He’s a microphone, but he doesn’t listen to: he looks. The Beijing Institute of Technology team has developed a system that captures sounds not thanks to acoustic waves, but via light. Their “visual microphone” is based on a simple idea: when a sound strikes a light surface, like a sheet, a piece of paper, a plastic cup, it causes micro-vibrations invisible to the naked eye. By projecting light on this surface and analyzing the intensity variations of the reflection, researchers can reconstruct the original sound!
A microphone watching instead of listening
So far, this kind of technology required advanced equipment: lasers, very high speed cameras … In short, it was expensive and not very transportable. Major innovation therefore comes from the method used: unique pixel imaging. It is based on a single light sensor associated with luminous patterns projected on the object. An algorithm then takes care of reconstructing the vibrations, then the sound.

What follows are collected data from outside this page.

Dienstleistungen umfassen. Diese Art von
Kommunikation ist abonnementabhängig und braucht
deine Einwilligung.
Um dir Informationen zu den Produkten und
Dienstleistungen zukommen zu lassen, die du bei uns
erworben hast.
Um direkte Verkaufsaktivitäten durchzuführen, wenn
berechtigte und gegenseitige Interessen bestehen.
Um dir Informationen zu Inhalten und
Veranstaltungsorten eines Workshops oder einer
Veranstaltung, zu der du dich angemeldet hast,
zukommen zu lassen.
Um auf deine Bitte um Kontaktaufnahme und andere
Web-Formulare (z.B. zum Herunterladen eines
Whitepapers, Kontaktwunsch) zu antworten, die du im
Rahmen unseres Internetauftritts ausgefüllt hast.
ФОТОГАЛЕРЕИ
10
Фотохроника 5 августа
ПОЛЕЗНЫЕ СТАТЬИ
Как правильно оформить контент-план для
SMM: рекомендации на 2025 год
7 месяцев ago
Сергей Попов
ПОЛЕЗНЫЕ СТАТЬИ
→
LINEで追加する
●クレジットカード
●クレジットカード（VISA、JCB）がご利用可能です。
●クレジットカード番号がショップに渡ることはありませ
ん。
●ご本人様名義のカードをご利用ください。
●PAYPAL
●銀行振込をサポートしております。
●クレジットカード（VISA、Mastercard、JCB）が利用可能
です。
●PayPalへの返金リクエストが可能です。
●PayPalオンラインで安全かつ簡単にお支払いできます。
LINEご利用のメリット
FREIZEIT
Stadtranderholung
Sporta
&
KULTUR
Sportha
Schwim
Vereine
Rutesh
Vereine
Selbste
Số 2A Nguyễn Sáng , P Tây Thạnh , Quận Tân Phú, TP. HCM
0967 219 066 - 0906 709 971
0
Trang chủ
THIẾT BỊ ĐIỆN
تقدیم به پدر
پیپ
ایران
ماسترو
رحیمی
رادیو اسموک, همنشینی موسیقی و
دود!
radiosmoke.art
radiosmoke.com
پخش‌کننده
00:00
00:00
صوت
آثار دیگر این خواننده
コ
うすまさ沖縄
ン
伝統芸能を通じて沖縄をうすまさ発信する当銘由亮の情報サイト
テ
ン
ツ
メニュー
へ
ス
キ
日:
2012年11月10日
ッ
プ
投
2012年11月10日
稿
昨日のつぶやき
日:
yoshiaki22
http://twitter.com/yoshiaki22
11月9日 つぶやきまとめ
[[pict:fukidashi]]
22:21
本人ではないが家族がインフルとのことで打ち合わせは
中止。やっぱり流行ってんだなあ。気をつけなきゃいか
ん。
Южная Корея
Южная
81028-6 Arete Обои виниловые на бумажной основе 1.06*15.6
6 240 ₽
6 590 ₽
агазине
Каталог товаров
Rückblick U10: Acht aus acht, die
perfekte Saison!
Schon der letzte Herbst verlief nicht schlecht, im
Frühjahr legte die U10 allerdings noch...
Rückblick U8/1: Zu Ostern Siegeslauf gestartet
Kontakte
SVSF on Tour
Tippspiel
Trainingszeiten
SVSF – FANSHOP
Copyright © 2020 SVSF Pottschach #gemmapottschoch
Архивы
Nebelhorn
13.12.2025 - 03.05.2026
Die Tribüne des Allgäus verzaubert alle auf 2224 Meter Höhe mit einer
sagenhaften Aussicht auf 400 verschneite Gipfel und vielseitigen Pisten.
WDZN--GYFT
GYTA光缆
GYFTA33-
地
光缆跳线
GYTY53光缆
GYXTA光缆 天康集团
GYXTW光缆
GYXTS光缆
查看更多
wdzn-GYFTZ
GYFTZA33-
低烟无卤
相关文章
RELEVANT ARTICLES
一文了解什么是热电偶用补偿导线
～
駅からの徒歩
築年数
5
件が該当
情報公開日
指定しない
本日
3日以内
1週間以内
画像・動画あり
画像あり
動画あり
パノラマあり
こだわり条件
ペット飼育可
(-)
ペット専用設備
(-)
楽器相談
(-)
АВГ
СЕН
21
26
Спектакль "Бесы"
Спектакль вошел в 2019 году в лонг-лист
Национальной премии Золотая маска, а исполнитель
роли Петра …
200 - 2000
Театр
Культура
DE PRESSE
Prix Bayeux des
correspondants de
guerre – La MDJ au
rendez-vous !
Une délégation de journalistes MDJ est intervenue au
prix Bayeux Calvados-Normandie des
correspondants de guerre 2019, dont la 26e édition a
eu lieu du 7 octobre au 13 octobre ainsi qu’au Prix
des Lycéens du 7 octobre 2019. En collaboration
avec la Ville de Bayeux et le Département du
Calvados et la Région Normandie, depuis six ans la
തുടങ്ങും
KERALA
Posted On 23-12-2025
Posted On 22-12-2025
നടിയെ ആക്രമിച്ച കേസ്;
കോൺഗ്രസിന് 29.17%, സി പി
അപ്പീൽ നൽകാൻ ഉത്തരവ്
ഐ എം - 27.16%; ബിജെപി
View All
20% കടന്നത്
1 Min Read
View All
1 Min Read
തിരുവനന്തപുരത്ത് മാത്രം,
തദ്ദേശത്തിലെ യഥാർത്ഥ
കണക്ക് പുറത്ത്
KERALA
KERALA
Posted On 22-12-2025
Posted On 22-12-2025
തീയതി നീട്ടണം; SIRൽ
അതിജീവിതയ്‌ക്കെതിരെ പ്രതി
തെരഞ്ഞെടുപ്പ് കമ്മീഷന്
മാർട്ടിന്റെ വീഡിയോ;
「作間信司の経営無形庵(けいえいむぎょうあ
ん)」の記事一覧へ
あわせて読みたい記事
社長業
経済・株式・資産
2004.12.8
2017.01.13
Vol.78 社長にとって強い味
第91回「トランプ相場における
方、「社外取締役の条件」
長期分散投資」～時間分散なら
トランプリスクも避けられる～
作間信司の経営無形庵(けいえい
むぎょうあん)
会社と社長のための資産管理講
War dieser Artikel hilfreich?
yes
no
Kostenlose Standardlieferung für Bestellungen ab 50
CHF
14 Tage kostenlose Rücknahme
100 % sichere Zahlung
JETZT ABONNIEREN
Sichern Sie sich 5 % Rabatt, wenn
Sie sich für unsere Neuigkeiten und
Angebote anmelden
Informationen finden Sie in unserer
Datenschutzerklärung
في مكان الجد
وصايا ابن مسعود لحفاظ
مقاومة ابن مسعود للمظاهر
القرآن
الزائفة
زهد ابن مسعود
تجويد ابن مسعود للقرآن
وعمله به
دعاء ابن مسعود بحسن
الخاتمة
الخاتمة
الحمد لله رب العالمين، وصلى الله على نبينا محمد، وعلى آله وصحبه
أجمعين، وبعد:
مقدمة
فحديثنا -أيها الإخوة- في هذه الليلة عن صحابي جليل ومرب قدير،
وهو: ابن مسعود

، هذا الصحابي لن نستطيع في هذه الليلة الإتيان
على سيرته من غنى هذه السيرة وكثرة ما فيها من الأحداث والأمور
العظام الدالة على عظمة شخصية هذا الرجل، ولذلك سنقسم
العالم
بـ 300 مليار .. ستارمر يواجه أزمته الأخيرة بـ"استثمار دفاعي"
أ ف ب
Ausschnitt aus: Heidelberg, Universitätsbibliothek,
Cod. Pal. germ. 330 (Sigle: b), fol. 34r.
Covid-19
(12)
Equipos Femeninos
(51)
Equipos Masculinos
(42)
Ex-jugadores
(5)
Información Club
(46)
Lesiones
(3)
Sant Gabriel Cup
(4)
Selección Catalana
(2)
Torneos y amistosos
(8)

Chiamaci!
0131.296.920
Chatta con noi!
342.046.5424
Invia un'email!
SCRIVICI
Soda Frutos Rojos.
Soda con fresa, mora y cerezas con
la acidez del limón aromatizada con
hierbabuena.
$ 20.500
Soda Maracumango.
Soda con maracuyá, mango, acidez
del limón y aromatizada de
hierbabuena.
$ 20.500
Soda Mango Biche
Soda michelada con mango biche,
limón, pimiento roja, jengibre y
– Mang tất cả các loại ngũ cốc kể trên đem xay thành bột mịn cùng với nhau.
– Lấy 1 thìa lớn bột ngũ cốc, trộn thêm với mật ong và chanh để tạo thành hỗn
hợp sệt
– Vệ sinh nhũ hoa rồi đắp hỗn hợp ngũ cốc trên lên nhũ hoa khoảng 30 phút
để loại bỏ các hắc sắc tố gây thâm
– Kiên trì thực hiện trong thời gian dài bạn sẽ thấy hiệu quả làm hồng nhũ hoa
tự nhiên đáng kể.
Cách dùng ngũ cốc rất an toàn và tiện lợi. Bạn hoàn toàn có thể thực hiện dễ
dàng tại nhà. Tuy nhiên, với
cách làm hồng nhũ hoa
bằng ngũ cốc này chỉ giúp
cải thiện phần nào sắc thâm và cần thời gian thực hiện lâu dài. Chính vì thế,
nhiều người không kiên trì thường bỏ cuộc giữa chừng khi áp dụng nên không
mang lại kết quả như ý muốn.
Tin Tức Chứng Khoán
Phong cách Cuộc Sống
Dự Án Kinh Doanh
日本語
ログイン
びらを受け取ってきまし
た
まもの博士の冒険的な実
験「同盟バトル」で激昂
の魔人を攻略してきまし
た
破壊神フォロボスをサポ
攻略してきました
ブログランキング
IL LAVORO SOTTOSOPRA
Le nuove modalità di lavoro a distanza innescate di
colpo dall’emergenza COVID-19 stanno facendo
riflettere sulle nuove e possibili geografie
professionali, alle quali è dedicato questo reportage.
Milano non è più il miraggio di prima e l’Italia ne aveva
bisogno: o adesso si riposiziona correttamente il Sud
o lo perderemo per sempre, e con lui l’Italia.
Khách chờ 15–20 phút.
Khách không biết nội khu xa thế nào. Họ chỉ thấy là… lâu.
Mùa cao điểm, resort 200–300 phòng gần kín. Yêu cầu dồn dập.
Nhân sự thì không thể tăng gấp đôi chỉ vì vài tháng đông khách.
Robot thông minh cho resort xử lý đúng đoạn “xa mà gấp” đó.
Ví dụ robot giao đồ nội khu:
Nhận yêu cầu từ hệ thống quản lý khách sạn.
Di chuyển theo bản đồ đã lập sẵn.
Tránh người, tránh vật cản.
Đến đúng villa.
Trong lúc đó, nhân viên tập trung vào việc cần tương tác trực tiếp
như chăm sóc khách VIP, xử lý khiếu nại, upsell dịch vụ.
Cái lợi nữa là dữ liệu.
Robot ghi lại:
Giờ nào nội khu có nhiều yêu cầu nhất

« Our method simplifies and reduces the cost of using light to capture sounds, while allowing it to be used where a classic microphone would be useless, as through a window “Explains Professor Xu-Ri Yao, team director.
To validate their system, the researchers have placed objects 50 centimeters from a speaker diffusing a musical sequence (in this case, The letter to Élise) and series of figures in English and Chinese. Result: the sheet of paper made it possible to reconstruct an intelligible sound, especially in the low frequencies. The treble, they were a little more distorted, but partially corrected thanks to a signal processing filter.
One of the advantages of this technology is its computer lightness: the generated data flow remains low (4 MB/s), which authorizes continuous, locally or cloud records. Ultimately, the system could be miniaturized and integrated into everyday devices: phones, drones, even security cameras.
And this is where use cases are multiplying. One can imagine its use in the rescue (listen to the voices under the rubble), in the industry (diagnose a machine from a distance) or even in medicine (measure the heartless heart rate). But the question of privacy is never far away: this device can also capture a conversation without microphone, wire, nor physical presence. Just see, to hear.
Researchers assure not wanting to create a espionage tool, but a measurement tool in hostile environments. They are now working on improving sensitivity and lengthening the scope, for use in real conditions.